Comment by Donal — October 17, 2006 @ 2:46 pm
Hi. I was one of the first organizers with WCW and have spend a lot of time organizing with them. Due to some differences, I do not associate with them.
I think a lot of you made some great points. I actually see where Fizzle is coming from and agreee with some of it. however that was a backwards and reactionary way to critique something that is not harmful or a danger to positive change. I don’t agree at all with the way WCW organizes, promotes, or puts itself forward. I still support the chapters who allow me to support them because we need more movements like this and we need unity. What Fizzle said was very effective, if the goal was to divide progressives and start petty arguments. If you can mature your communication skills, you’ll have a much easier time changing things that you do not agree with.
You are right though the atmosphere at WCW and RCP events is often very dreary and depressing. The banners and life of it ingeneral is not creative and inspiring. This is why artists have a very hard time working with them. I’m not saying that all the chapters are like this, because they are not. But the big ones are. In fact, the St. Paul chapter has made some innovative and very inspiring leaps in this fight that we should all learn from.
You are right though. Logos, banners, newpaper ads, radio ads, and a corporate attitude comming from the national offices and Chicago offiices are not effective and I’ve seen lots of money wasted on these efforts. The thing WCW, in general, should work on is stimulating our society and its people to take up projects like this on their own. As long as WCW wants to unify everyone under their name, logo, and political line, things will not change. What operates like a business, stays a business and is subject to the rules of business. By marketing WCW, you commodify it and it is a bad idea to commodify driving out the Bush regime.
The numbers of people ho came out to the WCW events were shockingly low, although I knew they would not be massive. We need to get down to the roots of our socity, we can’t take the shotgun ad campaign approach on this. No effective movement in history came about by selling a logo on a shirt, putting out expensive ads, or selling newspapers and books. If you want people to take up WCW and hit the streets with it, you have to develop a culture that truely understands the need for it. People can articulate very well all the problems with Bush and corporate America, but they don’t want to join WCW and have a “massive day of resisistance.” Why? Not beccause they are apathetic. Not because they are scared, but because of the essence of the organization itself. We’ve got to unite with all kinds of people. Religious, radical, progressives, whatever and we need to develop a progressive culture with good leadership.

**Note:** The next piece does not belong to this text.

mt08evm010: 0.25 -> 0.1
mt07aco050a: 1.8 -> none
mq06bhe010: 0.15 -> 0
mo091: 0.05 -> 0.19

Also if you notice, WCW followers and organizers are primarily white middle class people. This is a problem. The people most affected by what WCW opposes are poor folks of color. If you can’t even get them to show up at your marches and events, we’re going to be stuck in this forever. You’ve got to dig deeper and be proactive.

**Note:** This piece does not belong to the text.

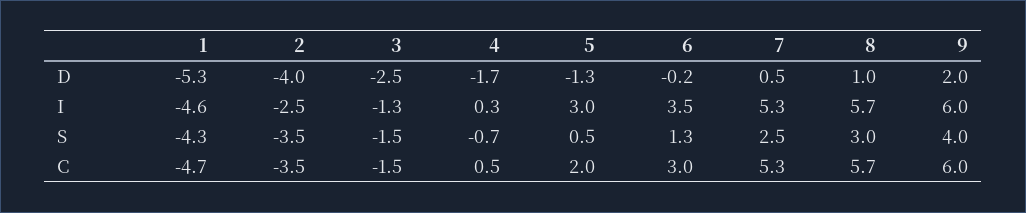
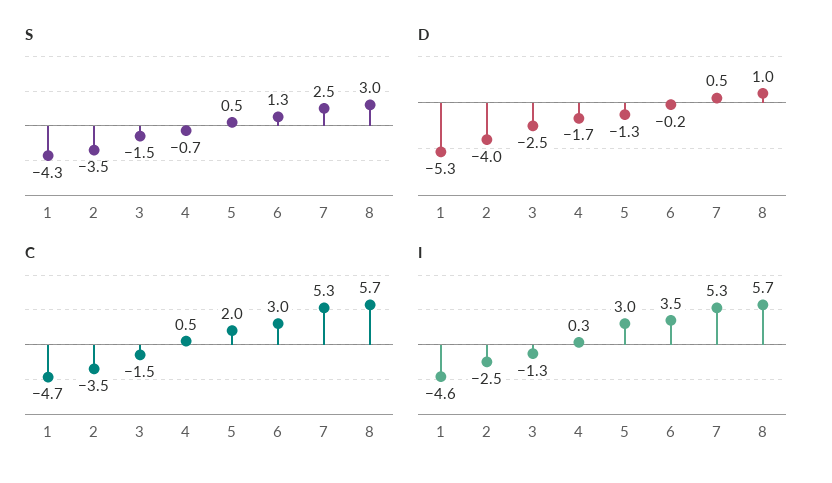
D, 9: 2 -> none
I, 9: 6 -> none
S, 9: 4 -> none
C, 9: 6 -> none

I understand what you mean about food and shelter. But you need to look at the direction that we are headed in very closely. Food and shelter will be the least of our problems if Bush or his heirs start a nuclear war, allow another Katrina incident, or escalate its serveilance, imprisonment, and torture of its own citizens and people around the world. Yes, people are hungry, but we can’t invest everything we have into providing food and shelter while we rest on the verge of a fascist reemergence.
That’s all for now.
Unity in this great struggle,
Tristan James
Comment by Tristan James — October 17, 2006 @ 3:04 pm
Fizzle – Thank G-d that in this country we have the right to voice our opinion. And thank G-d the people that are marching are having the right to do so. If it wasn’t for people marching, women couldn’t vote, workers would have no rights, Roe-v-Wade would not exist (today I am not sure about tomorrow). We have (somewhat) of a free news media and so on. And as a Jewish person I thank G-d for all the people that stood up and shouted that we have rights. Thank you to all the people that have stood up and marched in the name of peace and equality. If it was up to you we would not have any freedom.